Scientist Working To Break Vicious Cycle Causing Vision Loss In Diabetes.

The hallmark high glucose of the disease causes inflammation that produces free radicals that cause inflammation that produces more free radicals, explains Dr. Manuela Bartoli, vision scientist at the Medical College of Georgia at Georgia Regents University.

If that's not bad enough, the body's endogenous system for dealing with free radicals also is dramatically impacted by diabetes, said Bartoli, who recently received a $1.8 million grant from the National Eye Institute to try to bolster that system and interrupt the destructive cycle.

Nearly 10 percent of the U.S. population has diabetes, according to the National Diabetes Foundation, and nearly half those individuals will develop diabetic retinopathy, according to the National Eye Institute.

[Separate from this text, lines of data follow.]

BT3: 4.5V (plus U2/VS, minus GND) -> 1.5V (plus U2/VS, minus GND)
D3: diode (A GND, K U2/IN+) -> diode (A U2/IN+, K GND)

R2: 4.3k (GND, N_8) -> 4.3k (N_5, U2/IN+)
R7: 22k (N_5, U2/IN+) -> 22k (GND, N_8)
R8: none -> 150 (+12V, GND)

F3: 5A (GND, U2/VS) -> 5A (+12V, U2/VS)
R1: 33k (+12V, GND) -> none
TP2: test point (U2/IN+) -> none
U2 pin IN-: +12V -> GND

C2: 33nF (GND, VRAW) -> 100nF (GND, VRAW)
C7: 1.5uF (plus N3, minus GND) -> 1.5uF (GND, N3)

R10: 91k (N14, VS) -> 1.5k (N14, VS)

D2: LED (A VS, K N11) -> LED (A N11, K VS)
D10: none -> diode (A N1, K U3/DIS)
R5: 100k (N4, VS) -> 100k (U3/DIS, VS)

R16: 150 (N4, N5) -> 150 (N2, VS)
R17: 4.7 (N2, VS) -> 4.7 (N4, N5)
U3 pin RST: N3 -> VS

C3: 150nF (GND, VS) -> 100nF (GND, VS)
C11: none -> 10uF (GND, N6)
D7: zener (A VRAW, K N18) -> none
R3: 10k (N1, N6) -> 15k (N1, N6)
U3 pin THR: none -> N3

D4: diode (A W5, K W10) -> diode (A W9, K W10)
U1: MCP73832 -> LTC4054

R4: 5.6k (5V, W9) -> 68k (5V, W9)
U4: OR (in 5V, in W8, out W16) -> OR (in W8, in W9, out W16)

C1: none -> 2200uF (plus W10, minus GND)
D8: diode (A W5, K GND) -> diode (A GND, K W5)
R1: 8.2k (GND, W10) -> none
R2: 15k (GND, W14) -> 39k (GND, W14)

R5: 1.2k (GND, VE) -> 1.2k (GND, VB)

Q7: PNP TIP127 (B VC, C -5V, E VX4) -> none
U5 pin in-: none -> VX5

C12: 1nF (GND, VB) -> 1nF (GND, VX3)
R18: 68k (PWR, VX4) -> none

Culprit free radicals are actually normal byproducts of the body's constant use of oxygen and, despite their derivative status, also are important signaling molecules in the body. Problems result when there are too many, like in diabetes, and their natural tendency to bond starts wreaking havoc on cells and DNA. In fact, excessive levels are thought to be a major contributor to a wide variety of diseases as well as aging. 

"As the ancients said: 'The eyes are the mirror of the soul.' We also know that whatever happens in the eye is an expression of what is happening in the rest of the body," Bartoli said. "We want to better understand the causes of inflammation in the eye in diabetes and find better ways to manage it as well as byproducts such as uric acid. Ultimately, of course, we hope to protect sight."